Want another lump of coal in your stocking? A typical coal-fired plant releases 100 times more radioactive material than an equivalent nuclear reactor – straight into the air, not into a guarded and enclosed storage site.

 

There are choices. Yes, conservation can help. Yes, so can some renewable energy sources, if you don’t mind that a 1,000-megawatt solar photovoltaic generation plant would cover 60 square miles of land with panes… or that 300 square miles of wind turbines would be required to match the output of a typical electrical generating plant.
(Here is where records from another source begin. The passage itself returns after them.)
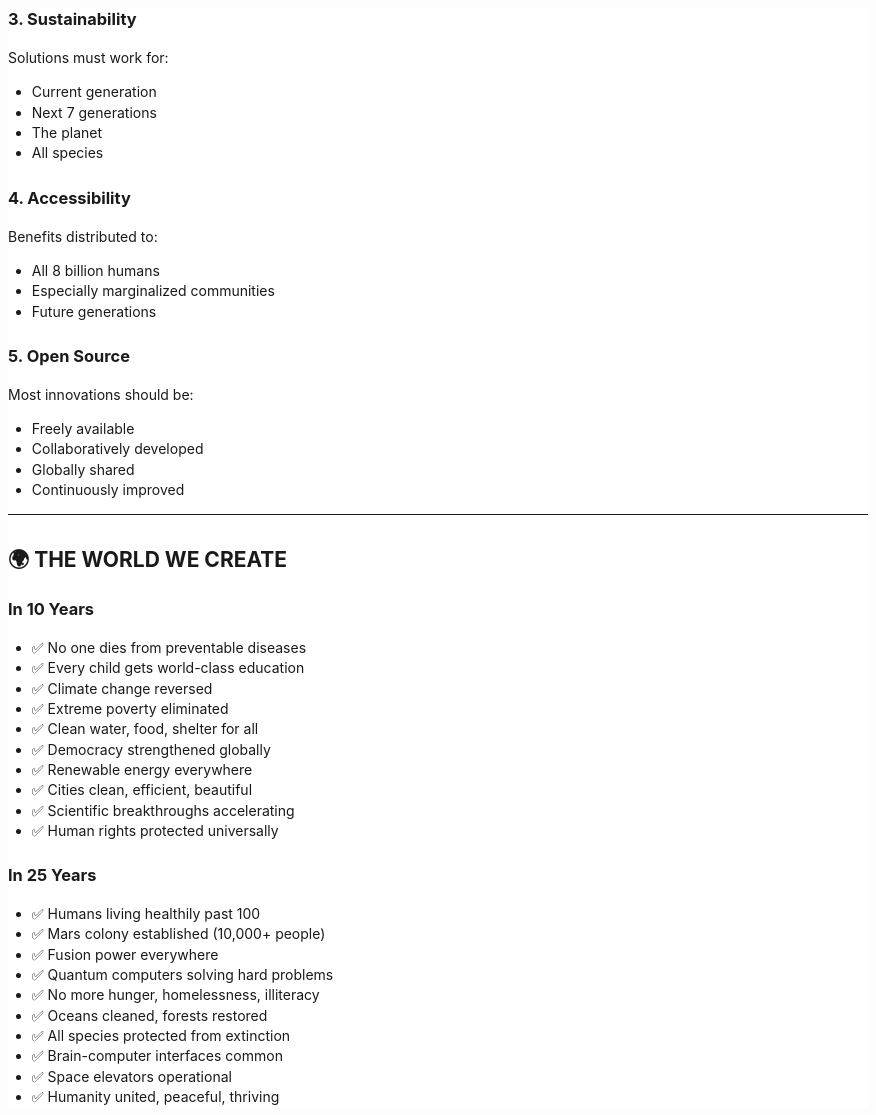 ### **3. Sustainability**

Solutions must work for:

- Current generation
- Next 7 generations
- The planet
- All species

### **4. Accessibility**

Benefits distributed to:

- All 8 billion humans
- Especially marginalized communities
- Future generations

### **5. Open Source**

Most innovations should be:

- Freely available
- Collaboratively developed
- Globally shared
- Continuously improved

---

## 🌍 THE WORLD WE CREATE

### **In 10 Years**

- ✅ No one dies from preventable diseases
- ✅ Every child gets world-class education
- ✅ Climate change reversed
- ✅ Extreme poverty eliminated
- ✅ Clean water, food, shelter for all
- ✅ Democracy strengthened globally
- ✅ Renewable energy everywhere
- ✅ Cities clean, efficient, beautiful
- ✅ Scientific breakthroughs accelerating
- ✅ Human rights protected universally

### **In 25 Years**

- ✅ Humans living healthily past 100
- ✅ Mars colony established (10,000+ people)
- ✅ Fusion power everywhere
- ✅ Quantum computers solving hard problems
- ✅ No more hunger, homelessness, illiteracy
- ✅ Oceans cleaned, forests restored
- ✅ All species protected from extinction
- ✅ Brain-computer interfaces common
- ✅ Space elevators operational
- ✅ Humanity united, peaceful, thriving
That’s before transmission lines are built from where the wind blows to where the power is needed.

 

Quietly, but steadily, the world is turning back to nuclear power for answers. There is a growing recognition that the risks and costs associated with nuclear power are far more manageable and economically defensible than burning coal or (since the late 1990s) a huge run-up in natural gas-fired plants.

 

If you’re worried about global climate change, and you should be, nuclear power is part of the long-term solution. Nuclear power plants release no noxious gases or lung-damaging dust into the air. They are reliable, with an enviable post-Three Mile Island safety record in this country and elsewhere. They are already widely used, with more than 100 nuclear generating plants in the United States alone. In France, Japan and elsewhere, the percentage of electricity generated by nuclear power far exceeds America’s 20 percent. And they fit neatly into the existing grid of transmission lines.

 

“Radiation containment, waste disposal, and nuclear weapons proliferation are manageable problems in a way that global warming is not,” wrote Peter Schwartz and Spencer Reiss in “Wired” magazine. “Unlike the usual green alternatives – water, wind, solar, and biomass – nuclear energy is here, now, in industrial quantities. Sure, nuke plants are expensive to build… but they start to look cheap when you factor in the true cost to people and the planet of burning fossil fuels. And nuclear is our best hope for cleanly and efficiently generating hydrogen, which would end our other ugly hydrocarbon addiction: dependence on gasoline and diesel for transport.”

 

Closer to home, the associate dean for research at UW-Madison’s College of Engineering believes “there is genuine cause for optimism” regarding the future of nuclear power. Dr. Gerald Kulcinski notes that a coalition of 10 nations plus the European Union are studying six concepts for the next generation of nuclear plants, including technologies that could produce electricity and enough hydrogen to fuel the vaunted “hydrogen economy.” The notion of reprocessing nuclear fuel (a concept killed by then-President Carter for all the wrong reasons) is also back.

 

Innovation is returning to nuclear energy as more scientists and environmentalists realize it’s a sustainable, safe and economical alternative to fossil fuels. The deaths of those West Virginia miners are just the tip of the shaft when it comes to measuring coal’s full costs.

 

Still is president of the Wisconsin Technology Council. He is the former associate editor of the WisconsinState Journal in Madison.